The second major component of the USMS is the meta-directory update system which is referred to as LAMS. This system is responsible for propagating directory updates from USDB to the LDAP directory servers. LAMS also provides a command line interface for making changes in the directory across the master and replicate LDAP servers. The following table summarizes the list of operational modes for LAMS:
Action | Description |
---|---|
Add | Insert a DN |
Kill | Remove a DN |
Delete | Remove an attribute of a DN |
Update | Modify a set of attributes for a DN |
Modify | Modify attributes of a series of DN's |
Query | Lookup and display a DN |
The USDB maintains a set of rules which map particular record fields from the relational databases into various attribute elements for each directory object. When the USDB determines that one of the LDAP exported attributes has changed the LAMS system is called to update the directory object. While LAMS operates on the directory objects and their associated attributes, all requests for update and modification services are done via the user's canonical identification IID. The input for requesting changes is made through ASCII files coded in the Lightweight Directory Interchange Format (LDIF).
All changes are propagated from the USDB into the LDAP directory servers in the amount of real-time afforded by the administrative systems that ultimately serve as the authoritative source of user information. Error messages from the update and replication process are posted back to the administrative team via e-mail so that remedial action can be taken to correct errors. The instances of manual intervention is generally quite low. The most common errors arise from incorrect user reference data which typically requires intervention at the USDB level or higher.

- What is being asked: Continue the description of the LAMS directory update system from the point where it stops.

- Given entries:
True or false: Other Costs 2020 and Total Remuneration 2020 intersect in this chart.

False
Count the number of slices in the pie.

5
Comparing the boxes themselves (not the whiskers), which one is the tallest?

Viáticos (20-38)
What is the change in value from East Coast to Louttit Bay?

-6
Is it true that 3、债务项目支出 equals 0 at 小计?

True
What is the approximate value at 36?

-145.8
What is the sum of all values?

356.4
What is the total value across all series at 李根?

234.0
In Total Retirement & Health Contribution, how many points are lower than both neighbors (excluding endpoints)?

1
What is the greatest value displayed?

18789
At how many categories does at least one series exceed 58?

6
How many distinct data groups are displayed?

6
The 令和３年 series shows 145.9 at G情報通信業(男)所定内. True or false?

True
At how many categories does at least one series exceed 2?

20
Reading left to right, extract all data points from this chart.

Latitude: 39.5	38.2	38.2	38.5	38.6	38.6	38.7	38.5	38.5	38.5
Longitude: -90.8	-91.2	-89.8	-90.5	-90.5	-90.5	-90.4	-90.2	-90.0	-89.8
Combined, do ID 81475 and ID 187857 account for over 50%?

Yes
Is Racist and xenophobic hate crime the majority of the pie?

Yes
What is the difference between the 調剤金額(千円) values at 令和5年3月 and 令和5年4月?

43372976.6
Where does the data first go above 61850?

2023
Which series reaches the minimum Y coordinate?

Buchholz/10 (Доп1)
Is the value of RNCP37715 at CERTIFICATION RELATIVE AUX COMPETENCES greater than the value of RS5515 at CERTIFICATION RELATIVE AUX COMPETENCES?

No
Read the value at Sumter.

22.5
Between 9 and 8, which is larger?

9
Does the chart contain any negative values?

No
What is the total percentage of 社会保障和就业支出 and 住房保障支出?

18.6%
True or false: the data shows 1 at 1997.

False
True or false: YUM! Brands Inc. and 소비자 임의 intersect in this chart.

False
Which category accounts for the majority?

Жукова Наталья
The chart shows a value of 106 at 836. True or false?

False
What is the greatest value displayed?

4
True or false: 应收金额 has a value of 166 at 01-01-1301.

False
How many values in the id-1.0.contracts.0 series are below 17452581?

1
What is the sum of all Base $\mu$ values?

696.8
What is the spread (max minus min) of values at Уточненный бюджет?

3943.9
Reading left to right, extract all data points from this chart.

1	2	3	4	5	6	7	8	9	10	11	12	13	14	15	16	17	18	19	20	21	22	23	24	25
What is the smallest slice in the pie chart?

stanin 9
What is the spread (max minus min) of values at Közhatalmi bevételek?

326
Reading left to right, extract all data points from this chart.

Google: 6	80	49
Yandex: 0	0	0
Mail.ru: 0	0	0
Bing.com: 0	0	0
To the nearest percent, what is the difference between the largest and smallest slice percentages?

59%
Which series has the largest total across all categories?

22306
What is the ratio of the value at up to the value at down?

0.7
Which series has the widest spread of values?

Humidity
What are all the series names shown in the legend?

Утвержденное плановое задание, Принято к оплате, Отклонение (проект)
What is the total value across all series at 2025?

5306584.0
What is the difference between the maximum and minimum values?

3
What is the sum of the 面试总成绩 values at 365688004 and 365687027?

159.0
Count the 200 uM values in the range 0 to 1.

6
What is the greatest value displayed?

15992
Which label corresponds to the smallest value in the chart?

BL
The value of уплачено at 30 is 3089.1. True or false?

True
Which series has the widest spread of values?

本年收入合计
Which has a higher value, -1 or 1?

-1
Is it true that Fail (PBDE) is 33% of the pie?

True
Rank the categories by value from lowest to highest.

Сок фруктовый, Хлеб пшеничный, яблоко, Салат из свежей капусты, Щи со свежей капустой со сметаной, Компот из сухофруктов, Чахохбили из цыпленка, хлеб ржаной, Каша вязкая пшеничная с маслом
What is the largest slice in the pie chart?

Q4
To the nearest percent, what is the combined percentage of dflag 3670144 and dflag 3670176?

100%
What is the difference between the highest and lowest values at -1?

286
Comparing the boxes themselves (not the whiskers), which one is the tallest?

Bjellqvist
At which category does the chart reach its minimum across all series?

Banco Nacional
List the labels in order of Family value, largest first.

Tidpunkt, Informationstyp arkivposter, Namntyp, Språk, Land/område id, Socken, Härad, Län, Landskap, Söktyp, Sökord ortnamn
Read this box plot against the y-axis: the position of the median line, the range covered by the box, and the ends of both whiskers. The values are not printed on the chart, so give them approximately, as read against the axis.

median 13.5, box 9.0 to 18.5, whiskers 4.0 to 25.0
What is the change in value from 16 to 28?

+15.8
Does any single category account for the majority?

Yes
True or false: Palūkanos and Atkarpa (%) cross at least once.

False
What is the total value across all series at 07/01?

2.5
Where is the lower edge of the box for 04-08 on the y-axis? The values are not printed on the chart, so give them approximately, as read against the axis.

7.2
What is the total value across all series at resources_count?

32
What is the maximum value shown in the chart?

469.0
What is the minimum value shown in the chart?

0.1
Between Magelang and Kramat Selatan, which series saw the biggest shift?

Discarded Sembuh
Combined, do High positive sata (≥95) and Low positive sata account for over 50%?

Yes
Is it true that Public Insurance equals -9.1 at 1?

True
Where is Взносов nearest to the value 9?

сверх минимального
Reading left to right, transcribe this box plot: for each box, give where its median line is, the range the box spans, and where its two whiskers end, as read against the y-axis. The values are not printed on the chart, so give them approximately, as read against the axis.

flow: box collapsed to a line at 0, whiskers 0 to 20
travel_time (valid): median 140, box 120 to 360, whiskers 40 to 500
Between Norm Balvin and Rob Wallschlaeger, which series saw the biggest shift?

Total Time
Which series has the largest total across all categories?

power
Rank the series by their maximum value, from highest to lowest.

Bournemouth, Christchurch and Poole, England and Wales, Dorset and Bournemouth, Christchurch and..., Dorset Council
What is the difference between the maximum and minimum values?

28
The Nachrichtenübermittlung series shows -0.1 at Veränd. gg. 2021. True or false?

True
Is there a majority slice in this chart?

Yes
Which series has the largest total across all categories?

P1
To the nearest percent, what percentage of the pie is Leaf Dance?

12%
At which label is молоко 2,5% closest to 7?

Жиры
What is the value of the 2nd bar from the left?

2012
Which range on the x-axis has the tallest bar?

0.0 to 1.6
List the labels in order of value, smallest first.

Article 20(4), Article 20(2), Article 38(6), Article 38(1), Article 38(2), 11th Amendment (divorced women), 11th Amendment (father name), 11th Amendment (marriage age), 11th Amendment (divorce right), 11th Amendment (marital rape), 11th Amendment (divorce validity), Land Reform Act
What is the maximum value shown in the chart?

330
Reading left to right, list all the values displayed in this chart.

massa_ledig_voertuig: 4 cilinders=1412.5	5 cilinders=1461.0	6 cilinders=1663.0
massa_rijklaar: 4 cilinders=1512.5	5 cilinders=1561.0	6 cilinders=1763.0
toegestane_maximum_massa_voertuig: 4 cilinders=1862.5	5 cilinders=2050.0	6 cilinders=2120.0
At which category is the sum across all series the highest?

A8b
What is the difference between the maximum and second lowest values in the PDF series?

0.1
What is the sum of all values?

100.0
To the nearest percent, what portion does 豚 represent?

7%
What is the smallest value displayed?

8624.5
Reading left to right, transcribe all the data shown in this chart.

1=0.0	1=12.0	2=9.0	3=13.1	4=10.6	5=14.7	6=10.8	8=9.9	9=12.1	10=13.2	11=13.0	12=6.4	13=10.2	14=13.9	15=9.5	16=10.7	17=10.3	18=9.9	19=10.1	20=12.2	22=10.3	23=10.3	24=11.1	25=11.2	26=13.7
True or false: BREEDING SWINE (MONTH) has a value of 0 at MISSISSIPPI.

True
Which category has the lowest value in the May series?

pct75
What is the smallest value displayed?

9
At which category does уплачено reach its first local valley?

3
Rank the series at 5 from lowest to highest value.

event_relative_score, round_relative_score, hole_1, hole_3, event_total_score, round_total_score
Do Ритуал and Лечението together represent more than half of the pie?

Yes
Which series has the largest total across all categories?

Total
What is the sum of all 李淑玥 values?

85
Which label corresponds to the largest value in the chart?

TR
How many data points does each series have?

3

- Result:
The meta-directory update system can be globally disabled so that updates are not propagated to the master and replicate servers. This feature is useful from a system administrations perspective when there is a desire to hold all the directory servers in a known state. The USDB holds the last modification time for an object as well as the last propagation time. After directory updates are re-enabled all changes to the meta-directory information since the last update are propagated into the directory servers.
The USDB also supports the ability to generate a complete LDAP directory load in LDIF format. This file is suitable for building an entirely new LDAP directory server database representing the current state of information under management by the middleware structure. This feature is useful from a disaster recovery perspective as well as for re-synchronizing all directory servers to a known state.
The low cost of the Intel architecture and the OpenLDAP directory server software makes running multiple directory servers economical which in turn yields important benefits from an administrative perspective. The data center implementing this middleware solution uses one primary LDAP server and two replicates. The LDAP connections are mediated through a fourth server running TCP/IP port redirector software. This provides for load-balancing as well as the ability to remove directory servers from the active service rotation. This feature provides an easy mechanism for synchronizing the directory databases while maintaining a high availability profile for directory services.